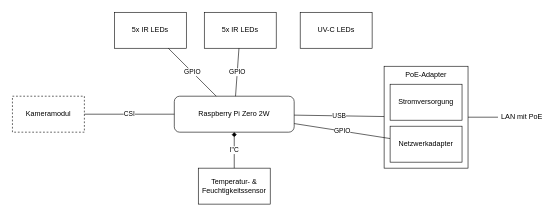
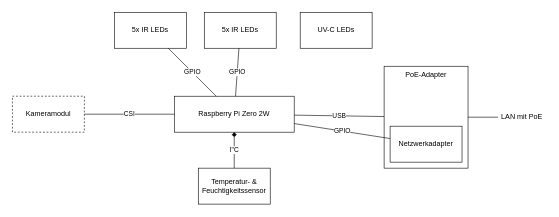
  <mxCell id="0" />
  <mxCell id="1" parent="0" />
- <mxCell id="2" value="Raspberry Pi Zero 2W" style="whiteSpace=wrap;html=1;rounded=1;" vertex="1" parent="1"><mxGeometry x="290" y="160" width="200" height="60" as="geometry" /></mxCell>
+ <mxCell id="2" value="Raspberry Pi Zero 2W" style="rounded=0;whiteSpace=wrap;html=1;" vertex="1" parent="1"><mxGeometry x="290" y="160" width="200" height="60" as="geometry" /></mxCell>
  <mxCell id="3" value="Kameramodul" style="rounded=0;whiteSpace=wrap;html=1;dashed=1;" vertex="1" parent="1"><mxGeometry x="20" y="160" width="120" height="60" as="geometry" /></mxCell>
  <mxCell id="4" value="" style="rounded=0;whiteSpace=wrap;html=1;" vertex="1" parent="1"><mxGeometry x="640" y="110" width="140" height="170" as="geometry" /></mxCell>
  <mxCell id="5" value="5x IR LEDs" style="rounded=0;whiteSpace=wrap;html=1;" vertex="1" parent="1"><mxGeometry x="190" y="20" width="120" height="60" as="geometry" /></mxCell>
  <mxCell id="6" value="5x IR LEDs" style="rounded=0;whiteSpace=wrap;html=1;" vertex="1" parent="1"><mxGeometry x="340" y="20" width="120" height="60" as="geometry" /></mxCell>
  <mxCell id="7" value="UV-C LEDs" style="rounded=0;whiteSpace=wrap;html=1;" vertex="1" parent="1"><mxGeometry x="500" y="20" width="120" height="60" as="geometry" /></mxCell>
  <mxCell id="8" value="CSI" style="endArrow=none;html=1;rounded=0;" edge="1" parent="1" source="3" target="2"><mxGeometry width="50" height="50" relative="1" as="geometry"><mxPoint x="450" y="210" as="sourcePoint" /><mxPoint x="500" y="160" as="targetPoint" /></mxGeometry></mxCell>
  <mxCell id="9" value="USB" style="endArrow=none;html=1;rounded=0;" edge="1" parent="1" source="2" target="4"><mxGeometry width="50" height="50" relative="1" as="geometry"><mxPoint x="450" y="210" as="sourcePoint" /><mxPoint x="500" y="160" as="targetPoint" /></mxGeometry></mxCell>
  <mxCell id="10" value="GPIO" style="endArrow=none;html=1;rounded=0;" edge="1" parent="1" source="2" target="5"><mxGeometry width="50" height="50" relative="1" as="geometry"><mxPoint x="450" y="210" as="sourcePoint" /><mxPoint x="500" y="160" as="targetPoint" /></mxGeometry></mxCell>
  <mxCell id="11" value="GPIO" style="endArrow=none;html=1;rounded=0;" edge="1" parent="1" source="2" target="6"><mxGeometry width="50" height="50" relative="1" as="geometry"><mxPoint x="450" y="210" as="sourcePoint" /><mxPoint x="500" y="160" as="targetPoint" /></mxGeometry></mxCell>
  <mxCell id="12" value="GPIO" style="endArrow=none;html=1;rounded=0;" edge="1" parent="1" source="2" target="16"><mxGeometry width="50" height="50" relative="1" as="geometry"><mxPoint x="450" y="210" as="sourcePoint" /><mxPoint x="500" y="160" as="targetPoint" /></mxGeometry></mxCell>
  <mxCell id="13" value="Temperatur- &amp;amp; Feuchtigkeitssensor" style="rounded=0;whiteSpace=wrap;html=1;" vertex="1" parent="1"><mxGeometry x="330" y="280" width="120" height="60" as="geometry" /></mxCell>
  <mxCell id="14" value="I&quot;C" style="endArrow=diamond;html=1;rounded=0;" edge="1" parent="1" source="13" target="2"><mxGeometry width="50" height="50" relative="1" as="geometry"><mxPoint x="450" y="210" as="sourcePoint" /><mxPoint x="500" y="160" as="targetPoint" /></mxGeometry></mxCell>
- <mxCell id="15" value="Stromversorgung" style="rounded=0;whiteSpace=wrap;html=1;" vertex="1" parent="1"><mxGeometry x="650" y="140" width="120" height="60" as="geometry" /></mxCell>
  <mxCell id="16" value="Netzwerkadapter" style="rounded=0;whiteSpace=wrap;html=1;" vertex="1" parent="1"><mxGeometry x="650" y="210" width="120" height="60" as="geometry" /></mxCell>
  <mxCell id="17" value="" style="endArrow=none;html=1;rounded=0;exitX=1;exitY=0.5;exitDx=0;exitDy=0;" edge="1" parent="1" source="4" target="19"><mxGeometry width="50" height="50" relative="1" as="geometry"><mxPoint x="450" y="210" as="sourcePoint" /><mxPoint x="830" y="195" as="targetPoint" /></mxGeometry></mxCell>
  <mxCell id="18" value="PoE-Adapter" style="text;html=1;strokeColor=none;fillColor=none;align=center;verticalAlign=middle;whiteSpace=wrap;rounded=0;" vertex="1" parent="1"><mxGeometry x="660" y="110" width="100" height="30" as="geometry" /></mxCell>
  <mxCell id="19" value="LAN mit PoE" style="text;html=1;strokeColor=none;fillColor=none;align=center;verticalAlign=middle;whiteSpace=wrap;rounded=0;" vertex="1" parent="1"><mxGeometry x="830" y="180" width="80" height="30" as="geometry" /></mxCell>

***

_Task goal_
List every line in the records that contains the string "align". Case counts.

_Finished exercise_
  <mxCell id="18" value="PoE-Adapter" style="text;html=1;strokeColor=none;fillColor=none;align=center;verticalAlign=middle;whiteSpace=wrap;rounded=0;" vertex="1" parent="1"><mxGeometry x="660" y="110" width="100" height="30" as="geometry" /></mxCell>
  <mxCell id="19" value="LAN mit PoE" style="text;html=1;strokeColor=none;fillColor=none;align=center;verticalAlign=middle;whiteSpace=wrap;rounded=0;" vertex="1" parent="1"><mxGeometry x="830" y="180" width="80" height="30" as="geometry" /></mxCell>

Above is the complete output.